Sports Heart Screen: What's involved & Cost
Heart screens are recommended for competitive sports participants in European and American guidelines. Screens are designed identify possible electrical and structural heart changes that may put individuals at risk.
A basic screen involves a heart health questionnaire, examination and electrocardiogram ('ECG'- heart trace). In an advanced screen there is the addition of a heart ultrasound scan (this is called an 'echocardiogram'). The approximate costs for a basic screen is £155 and an advanced screen is £355.

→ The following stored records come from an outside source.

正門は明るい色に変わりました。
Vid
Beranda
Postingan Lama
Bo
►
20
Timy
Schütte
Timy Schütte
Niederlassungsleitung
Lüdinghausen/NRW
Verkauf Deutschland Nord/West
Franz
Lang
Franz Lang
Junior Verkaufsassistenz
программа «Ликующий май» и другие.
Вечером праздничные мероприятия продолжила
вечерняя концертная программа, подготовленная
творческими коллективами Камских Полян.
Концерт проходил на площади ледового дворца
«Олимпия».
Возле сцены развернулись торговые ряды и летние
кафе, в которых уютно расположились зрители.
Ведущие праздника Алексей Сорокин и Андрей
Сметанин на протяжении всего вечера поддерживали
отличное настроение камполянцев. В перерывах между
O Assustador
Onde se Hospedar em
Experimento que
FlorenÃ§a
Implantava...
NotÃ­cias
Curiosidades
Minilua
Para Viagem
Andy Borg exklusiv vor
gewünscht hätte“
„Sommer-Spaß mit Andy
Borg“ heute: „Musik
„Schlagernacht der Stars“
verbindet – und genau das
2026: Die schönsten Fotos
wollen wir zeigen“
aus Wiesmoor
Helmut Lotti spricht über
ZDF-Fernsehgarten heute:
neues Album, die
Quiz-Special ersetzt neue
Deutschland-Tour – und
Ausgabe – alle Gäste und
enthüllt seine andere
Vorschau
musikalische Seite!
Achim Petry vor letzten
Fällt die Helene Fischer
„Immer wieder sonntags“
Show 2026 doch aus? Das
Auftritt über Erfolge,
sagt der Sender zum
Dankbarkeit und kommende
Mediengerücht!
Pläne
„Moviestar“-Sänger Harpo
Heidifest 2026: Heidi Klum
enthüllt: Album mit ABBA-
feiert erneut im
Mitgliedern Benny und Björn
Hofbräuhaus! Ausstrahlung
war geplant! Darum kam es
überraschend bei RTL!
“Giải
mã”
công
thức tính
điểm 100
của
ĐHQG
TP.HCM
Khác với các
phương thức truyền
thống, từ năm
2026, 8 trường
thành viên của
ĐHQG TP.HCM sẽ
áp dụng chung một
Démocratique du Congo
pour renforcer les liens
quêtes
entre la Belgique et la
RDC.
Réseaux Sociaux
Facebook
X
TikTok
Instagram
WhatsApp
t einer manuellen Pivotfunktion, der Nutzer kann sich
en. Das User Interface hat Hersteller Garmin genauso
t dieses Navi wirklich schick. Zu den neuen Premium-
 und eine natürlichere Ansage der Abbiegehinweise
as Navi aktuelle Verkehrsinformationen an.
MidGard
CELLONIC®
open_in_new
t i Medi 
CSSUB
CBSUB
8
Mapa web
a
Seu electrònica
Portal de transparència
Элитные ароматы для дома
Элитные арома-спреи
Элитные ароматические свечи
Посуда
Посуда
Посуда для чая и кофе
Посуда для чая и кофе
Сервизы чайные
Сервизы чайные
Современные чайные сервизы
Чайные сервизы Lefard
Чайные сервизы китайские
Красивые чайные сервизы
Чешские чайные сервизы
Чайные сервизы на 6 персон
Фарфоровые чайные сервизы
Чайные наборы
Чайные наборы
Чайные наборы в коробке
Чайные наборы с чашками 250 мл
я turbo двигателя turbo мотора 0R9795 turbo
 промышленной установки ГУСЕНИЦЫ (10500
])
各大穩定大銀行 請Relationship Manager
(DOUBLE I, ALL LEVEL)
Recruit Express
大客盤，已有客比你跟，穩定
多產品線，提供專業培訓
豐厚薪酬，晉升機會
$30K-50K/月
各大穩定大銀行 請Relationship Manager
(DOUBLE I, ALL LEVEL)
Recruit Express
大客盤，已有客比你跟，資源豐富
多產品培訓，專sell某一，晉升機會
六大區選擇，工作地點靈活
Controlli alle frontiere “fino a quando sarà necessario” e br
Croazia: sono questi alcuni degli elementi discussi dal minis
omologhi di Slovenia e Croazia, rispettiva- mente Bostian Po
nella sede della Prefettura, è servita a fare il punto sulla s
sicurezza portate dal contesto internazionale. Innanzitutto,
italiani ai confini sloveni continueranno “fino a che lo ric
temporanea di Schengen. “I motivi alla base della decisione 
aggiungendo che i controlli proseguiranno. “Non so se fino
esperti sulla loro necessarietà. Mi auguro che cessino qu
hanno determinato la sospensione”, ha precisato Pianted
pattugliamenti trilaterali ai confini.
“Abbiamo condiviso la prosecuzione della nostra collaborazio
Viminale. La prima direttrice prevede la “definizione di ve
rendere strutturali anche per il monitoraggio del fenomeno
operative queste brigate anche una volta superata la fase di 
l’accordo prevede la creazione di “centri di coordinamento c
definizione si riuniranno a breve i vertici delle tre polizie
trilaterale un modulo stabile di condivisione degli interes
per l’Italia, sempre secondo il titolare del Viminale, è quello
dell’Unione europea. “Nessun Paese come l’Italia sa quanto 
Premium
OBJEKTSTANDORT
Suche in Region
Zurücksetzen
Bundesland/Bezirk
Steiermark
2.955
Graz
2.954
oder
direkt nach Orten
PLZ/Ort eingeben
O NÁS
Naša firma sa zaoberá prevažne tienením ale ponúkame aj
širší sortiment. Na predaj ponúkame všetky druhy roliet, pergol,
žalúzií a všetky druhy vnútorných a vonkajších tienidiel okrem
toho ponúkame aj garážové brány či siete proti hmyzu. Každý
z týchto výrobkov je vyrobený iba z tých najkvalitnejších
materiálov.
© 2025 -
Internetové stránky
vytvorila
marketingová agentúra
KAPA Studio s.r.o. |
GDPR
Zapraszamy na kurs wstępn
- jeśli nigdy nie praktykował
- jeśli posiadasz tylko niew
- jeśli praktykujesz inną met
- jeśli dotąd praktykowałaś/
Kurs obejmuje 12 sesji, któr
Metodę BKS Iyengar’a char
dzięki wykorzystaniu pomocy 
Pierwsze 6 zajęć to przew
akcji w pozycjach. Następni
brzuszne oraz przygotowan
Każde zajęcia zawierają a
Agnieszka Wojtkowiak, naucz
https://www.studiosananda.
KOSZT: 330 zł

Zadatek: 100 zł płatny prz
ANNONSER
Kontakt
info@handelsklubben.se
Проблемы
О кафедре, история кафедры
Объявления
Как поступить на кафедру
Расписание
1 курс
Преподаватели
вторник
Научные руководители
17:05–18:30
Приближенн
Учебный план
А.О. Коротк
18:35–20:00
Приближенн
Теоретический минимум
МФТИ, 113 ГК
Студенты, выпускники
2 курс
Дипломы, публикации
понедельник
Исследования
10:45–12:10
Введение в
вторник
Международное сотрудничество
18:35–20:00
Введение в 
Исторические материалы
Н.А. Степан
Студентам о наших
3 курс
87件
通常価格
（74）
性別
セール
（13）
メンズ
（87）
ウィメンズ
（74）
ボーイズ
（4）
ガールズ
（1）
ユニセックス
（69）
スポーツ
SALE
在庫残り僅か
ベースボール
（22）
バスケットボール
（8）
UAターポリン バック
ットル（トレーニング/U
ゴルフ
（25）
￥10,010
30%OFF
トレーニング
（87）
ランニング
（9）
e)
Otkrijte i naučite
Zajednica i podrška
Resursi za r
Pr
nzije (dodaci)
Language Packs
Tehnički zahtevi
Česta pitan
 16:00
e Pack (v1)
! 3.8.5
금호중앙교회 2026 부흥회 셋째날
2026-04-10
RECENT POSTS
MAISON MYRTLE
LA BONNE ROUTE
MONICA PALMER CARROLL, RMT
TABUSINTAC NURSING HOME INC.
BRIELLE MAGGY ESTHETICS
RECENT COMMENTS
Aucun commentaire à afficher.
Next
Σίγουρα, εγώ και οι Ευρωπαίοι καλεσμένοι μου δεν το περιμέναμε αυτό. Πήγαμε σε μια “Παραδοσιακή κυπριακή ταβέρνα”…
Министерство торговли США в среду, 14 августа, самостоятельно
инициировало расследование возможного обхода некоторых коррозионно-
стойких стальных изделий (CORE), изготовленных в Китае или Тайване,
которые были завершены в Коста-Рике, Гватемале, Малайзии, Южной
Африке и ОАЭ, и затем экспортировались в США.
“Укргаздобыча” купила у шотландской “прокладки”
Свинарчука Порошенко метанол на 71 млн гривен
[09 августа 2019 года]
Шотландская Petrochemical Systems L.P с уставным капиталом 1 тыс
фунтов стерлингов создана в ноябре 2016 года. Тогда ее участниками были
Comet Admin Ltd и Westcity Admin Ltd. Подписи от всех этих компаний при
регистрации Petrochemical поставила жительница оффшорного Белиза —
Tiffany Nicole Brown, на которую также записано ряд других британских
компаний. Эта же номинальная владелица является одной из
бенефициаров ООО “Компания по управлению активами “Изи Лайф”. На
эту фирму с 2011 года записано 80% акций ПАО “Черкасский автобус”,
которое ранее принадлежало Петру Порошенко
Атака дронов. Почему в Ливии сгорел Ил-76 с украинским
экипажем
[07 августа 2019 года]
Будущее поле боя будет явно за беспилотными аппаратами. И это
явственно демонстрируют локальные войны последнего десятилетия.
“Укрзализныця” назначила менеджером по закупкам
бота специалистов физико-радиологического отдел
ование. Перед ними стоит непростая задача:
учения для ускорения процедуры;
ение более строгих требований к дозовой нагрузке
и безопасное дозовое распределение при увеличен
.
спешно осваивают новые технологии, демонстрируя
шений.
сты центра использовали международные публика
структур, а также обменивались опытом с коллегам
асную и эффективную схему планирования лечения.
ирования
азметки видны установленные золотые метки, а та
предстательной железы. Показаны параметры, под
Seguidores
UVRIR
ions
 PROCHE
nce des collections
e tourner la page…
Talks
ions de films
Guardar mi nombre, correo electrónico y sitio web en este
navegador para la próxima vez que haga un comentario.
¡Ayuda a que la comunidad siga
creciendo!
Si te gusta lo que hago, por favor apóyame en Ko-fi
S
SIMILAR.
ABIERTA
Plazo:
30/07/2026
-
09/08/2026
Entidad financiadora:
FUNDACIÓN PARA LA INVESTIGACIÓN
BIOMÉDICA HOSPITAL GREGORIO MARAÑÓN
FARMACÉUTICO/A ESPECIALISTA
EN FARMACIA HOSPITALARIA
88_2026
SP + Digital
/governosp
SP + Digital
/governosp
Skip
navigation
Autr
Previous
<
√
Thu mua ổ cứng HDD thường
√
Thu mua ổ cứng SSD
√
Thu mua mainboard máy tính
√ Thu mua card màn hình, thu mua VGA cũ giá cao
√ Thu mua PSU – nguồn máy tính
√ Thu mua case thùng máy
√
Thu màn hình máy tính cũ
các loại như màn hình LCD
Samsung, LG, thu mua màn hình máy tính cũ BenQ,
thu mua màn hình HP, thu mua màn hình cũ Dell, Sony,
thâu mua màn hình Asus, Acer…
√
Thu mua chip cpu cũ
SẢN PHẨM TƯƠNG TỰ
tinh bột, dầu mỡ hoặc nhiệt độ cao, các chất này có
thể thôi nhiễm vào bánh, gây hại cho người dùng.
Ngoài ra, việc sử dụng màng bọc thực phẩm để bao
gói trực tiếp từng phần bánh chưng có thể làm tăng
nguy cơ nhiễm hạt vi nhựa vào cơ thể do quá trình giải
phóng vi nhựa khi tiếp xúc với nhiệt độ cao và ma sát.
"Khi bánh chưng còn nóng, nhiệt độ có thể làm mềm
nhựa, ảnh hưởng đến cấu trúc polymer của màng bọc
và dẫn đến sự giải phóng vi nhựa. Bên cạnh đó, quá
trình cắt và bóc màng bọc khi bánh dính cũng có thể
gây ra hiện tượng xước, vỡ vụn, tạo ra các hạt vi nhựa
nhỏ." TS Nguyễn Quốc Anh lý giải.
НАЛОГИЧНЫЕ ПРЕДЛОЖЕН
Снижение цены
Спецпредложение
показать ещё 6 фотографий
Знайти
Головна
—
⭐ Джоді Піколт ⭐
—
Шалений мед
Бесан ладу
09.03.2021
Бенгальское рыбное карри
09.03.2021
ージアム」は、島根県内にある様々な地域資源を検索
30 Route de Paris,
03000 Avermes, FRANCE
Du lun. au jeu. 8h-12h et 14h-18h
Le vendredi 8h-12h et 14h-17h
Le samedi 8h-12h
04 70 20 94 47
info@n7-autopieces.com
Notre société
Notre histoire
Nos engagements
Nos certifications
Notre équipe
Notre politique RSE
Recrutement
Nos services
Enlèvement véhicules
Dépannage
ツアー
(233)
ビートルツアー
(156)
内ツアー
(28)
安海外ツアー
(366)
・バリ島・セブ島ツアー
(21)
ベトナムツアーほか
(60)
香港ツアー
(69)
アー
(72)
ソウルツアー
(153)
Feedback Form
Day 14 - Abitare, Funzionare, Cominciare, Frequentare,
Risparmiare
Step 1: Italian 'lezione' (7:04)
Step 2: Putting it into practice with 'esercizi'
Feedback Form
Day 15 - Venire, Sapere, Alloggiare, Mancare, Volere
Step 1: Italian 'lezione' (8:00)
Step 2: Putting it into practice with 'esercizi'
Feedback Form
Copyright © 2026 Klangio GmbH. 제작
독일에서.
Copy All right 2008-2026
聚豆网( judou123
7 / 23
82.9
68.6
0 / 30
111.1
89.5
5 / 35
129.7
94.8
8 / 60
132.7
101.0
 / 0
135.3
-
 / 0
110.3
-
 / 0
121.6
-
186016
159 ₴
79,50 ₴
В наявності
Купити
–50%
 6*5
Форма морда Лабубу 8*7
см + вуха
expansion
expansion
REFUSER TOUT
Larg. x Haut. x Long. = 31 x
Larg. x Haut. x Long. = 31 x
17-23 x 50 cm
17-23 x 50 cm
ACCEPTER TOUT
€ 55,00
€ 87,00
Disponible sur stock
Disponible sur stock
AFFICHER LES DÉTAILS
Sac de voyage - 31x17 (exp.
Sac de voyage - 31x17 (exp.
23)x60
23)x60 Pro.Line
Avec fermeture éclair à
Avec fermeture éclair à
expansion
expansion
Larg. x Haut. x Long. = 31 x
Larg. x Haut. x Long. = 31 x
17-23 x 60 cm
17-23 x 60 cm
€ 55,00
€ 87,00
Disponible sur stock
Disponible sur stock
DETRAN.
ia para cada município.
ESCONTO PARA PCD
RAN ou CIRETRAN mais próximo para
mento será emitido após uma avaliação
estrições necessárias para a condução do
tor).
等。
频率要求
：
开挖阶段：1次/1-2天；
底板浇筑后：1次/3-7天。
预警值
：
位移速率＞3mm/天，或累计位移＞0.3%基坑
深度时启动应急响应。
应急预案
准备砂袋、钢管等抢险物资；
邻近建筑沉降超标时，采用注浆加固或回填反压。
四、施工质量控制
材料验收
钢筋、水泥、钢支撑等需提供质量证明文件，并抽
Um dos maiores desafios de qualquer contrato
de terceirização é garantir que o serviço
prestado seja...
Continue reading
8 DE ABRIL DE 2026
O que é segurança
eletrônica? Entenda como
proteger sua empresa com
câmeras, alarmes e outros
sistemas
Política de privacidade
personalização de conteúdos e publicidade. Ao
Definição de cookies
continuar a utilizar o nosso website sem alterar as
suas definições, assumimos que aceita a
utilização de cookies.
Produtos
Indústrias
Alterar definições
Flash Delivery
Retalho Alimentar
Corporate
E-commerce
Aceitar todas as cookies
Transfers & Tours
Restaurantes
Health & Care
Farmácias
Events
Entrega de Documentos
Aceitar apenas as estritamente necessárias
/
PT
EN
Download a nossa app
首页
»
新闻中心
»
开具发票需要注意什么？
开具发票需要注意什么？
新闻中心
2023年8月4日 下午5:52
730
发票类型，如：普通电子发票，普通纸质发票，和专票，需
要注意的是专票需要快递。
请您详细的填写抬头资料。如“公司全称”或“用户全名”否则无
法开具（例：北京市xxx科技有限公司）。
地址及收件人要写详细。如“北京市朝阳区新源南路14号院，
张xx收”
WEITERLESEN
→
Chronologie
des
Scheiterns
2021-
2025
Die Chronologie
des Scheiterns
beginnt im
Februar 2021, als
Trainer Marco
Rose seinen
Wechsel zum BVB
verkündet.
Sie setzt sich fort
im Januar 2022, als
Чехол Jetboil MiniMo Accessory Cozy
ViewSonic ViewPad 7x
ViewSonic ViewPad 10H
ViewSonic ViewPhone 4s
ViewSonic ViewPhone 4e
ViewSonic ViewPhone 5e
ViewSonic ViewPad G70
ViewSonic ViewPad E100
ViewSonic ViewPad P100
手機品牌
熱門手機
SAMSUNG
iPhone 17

The major cause of mortality in sports participants aged >35 years is coronary artery disease. Coronary disease is more prevalent if you have risk factors for coronary disease (such as smoking, having diabetes, having high blood pressure, having high cholesterol, or a family history of heart attacks). Exercise stress tests and heart monitoring can also help to assess patients depending on their history.
Those with symptoms
We undertake individualised assessments to those who have symptoms (e.g. breathlessness; chest pain; palpitations; dizzy spells; faints or near faints) and offer consultant led review and investigation pathways to assess the heart and help to diagnose underlying cardiac abnormalities.The initial step would be a clinical consultant led consultation where a history can be taken, symptoms assessed and examination undertaken prior to formulating a management plan.
What is 'athlete's heart'?
The term 'athletes heart' is given to structural and electrical changes that can occur to the heart in response to long term sports participation. Athletic training regimes often exceed ‘normal’ physical limits and if continued, cardiac adaptation to exercise can occur in athletes. These changes in part vary with sporting discipline, gender, age and ethnicity. These cardiac changes seen in athletes (called ‘Athletes Heart’) can sometimes mimic mild forms of cardiac disease. It is therefore important that cardiac screens in athletes / sports participants are carried out by doctors who have experience in sports cardiology.